Les témoins, qui se sont succédé à la barre mardi ont tous prêté serment, juré de dire la vérité, toute la vérité. La plupart sont convaincus de l'innocence de l'accusé. Quitte à forcer le trait ?
Ramzi Khachroub affirme que le jour des faits, il dormait chez sa petite amie Kelly à Carros. Il s'est levé vers 9 h 30. A 10 heures, il serait allé à l'auto-école puis chez Mathilde, une amie. Kelly le dit d'emblée à la barre : « Il était avec moi. Il est innocent. » Le président Benoît Delaunay s'étonne : « Lors de votre première audition, vous ne vous souveniez pas. Puis vous donnez beaucoup de détails lors de votre deuxième audition… »
Autre curiosité : la même jeune fille avait déclaré que Ramzi ne possédait pas de portable. Avant de fournir une facture détaillée pour démontrer qu'à 10 h 25, le jour fatidique, elle l'avait appelé.
« Déclarations pas crédibles »
Mathilde, amie du couple, affirme à son tour avec beaucoup d'assurance que Kelly et son ami Ramzi étaient chez elle en fin de matinée le 11 septembre. Là encore, le témoin fournit d'étonnants détails mais à la seconde audition. L'avocate générale Clotilde Galy lui dit comme elle le pense : « Vos déclarations ne paraissent pas crédibles. »
La gérante de l'auto-école, elle, ne peut confirmer l'alibi du Khachroub.
Mohamed, ami d'enfance de l'accusé, est plus affirmatif : « Ramzi n'a rien à voir dans cette affaire. » Question d'un juré : « Ramzi est-il gaucher ou droitier ? » « Gaucher » répond sans hésiter le témoin alors que depuis lundi les proches affirment qu'il est droitier ou ambidextre.
« Ma mère est mythomane »
Vanessa, témoin à charge, met une pierre dans le jardin de la défense : « Dans un kebab, (ndlr : presque en face de la bijouterie) j'ai vu les deux jeunes hommes un ou deux jours avant les faits. Le jeune homme dans le box avait une crosse dans son dos qui dépassait du pantalon. » Le président suggère : « Regardez-le bien. » « C'était bien lui au kebab… confirme le témoin. Cela ne veut pas dire que c'était le jeune qui était au braquage. À l'époque, j'ai vu la photo du jeune Asli dans Nice-Matin et j'ai appelé la police municipale. »
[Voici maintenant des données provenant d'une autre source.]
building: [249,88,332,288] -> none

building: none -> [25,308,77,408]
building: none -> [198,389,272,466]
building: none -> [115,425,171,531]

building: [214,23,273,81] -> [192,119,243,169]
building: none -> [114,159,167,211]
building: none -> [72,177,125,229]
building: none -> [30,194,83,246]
Me Frédéric Hentz, l'avocat de la défense, souligne les contradictions de Vanessa, évoque « une histoire à dormir debout, un méli-mélo. » La propre fille du témoin est incrédule : « Ma mère est malade, c'est une mythomane, elle se raconte des histoires. »
Entre la mémoire défaillante des uns, les autres qui fuient la justice pour éviter de témoigner, difficile d'y voir clair. Une deuxième journée pour rien ? La Cour appréciera, selon la formule consacrée.
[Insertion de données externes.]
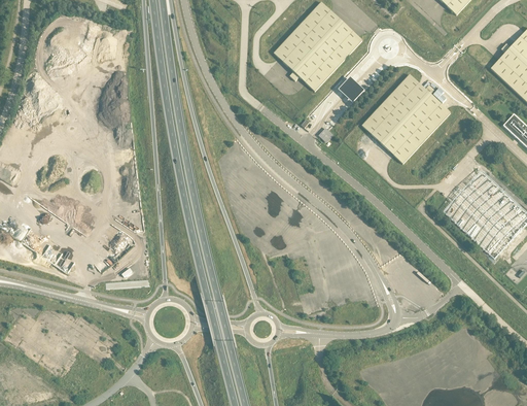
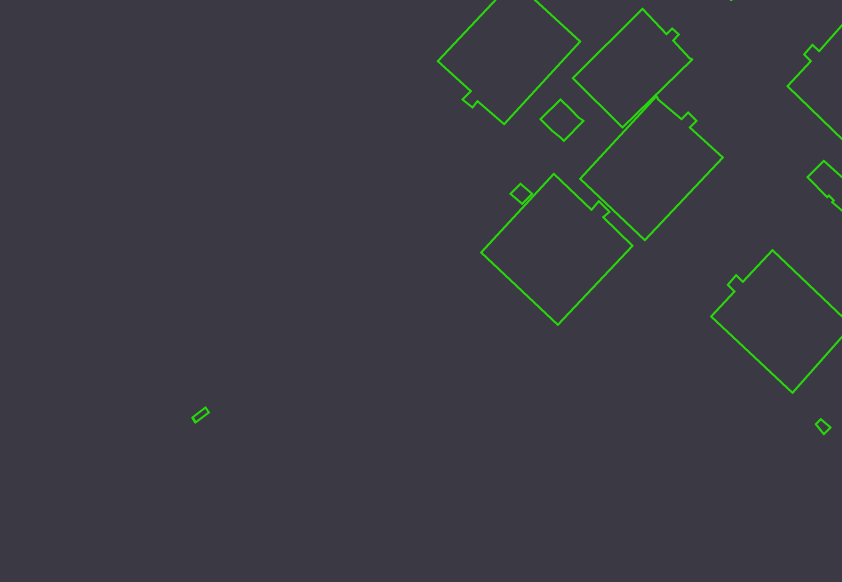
building: none -> [573,9,692,128]
building: none -> [481,174,633,325]

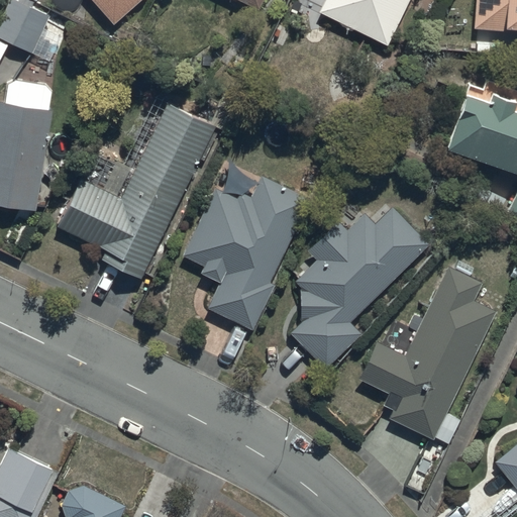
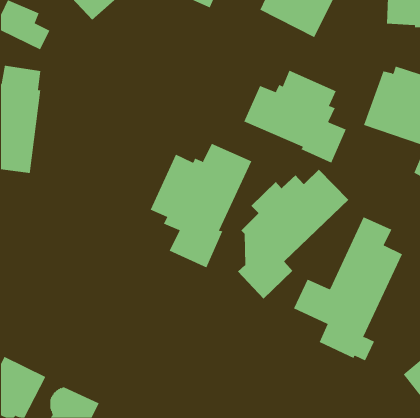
building: none -> [243,70,347,164]
building: [57,95,215,280] -> none

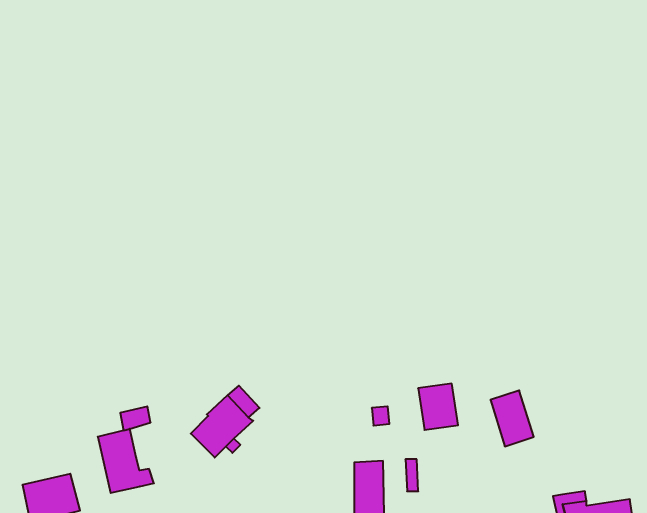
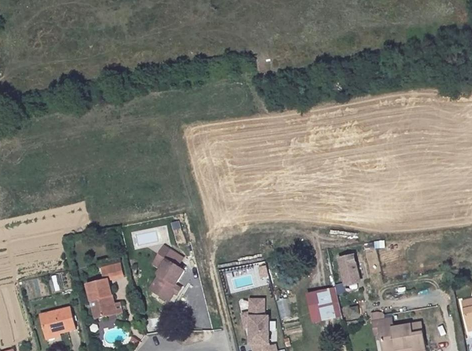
building: [418,384,458,430] -> [310,291,335,320]

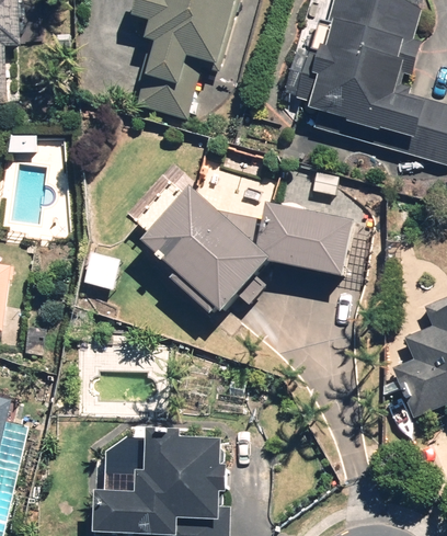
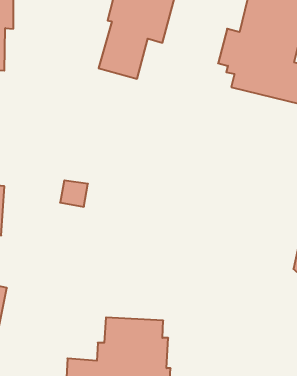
building: [137,186,349,316] -> none

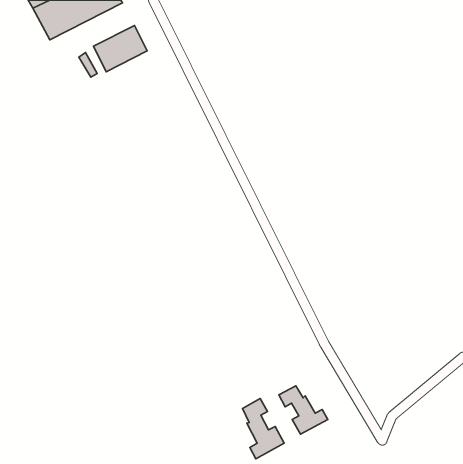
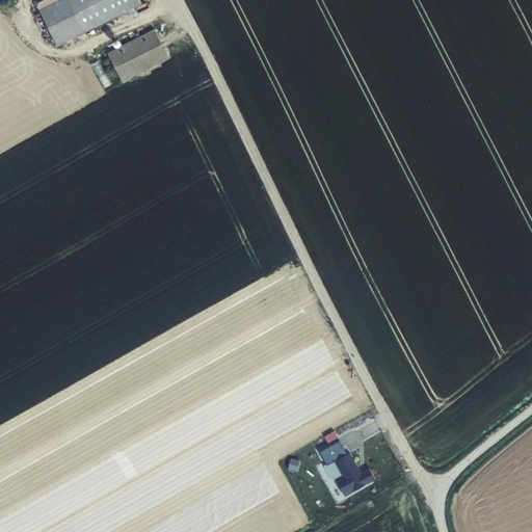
building: [242,398,284,459] -> none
Le bijoutier : « Soit moi soit lui »
Stephan Turk, le bijoutier.Dix-huit ans de labeur réduit à néant.
Photo Cyril Dodergny.
Dans un Français haché, Stephan Turk, solide sexagénaire, cravate et costume brun, moustache sévère, a tenté de décrire son agression devant les jurés, anticipant le procès qui l'attend, l'an prochain, pour répondre d'homicide volontaire.
« Les deux m'ont frappé. L'un m'a donné un coup au cœur, il a essayé de me tuer, heureusement je ne suis pas mort », confie-t-il.
« A la sortie, je prends le pistolet pour récupérer mes affaires » (un butin de 124.000 euros jamais retrouvé).
Sur les images vidéo de sa boutique, on l'aperçoit, arme au poing, s'accroupir, méfiant, et passer sous le rideau métallique dans le sillage des braqueurs. « C'est soit lui, soit moi », commente-t-il à propos du jeune homme qu'il a abattu.
Antony Asli, 19 ans (et non 17 comme il est écrit dans l'ordonnance de renvoi), est mort d'une balle dans l'omoplate.
Le joaillier plaide la légitime défense, lui qui avait fui la guerre du Liban et s'était exilé à Nice dans les années 80 pour protéger sa famille.
« En deux minutes, deux individus ont ruiné dix-huit ans de labeur », note Me Djendel Yassen, l'un de ses avocats.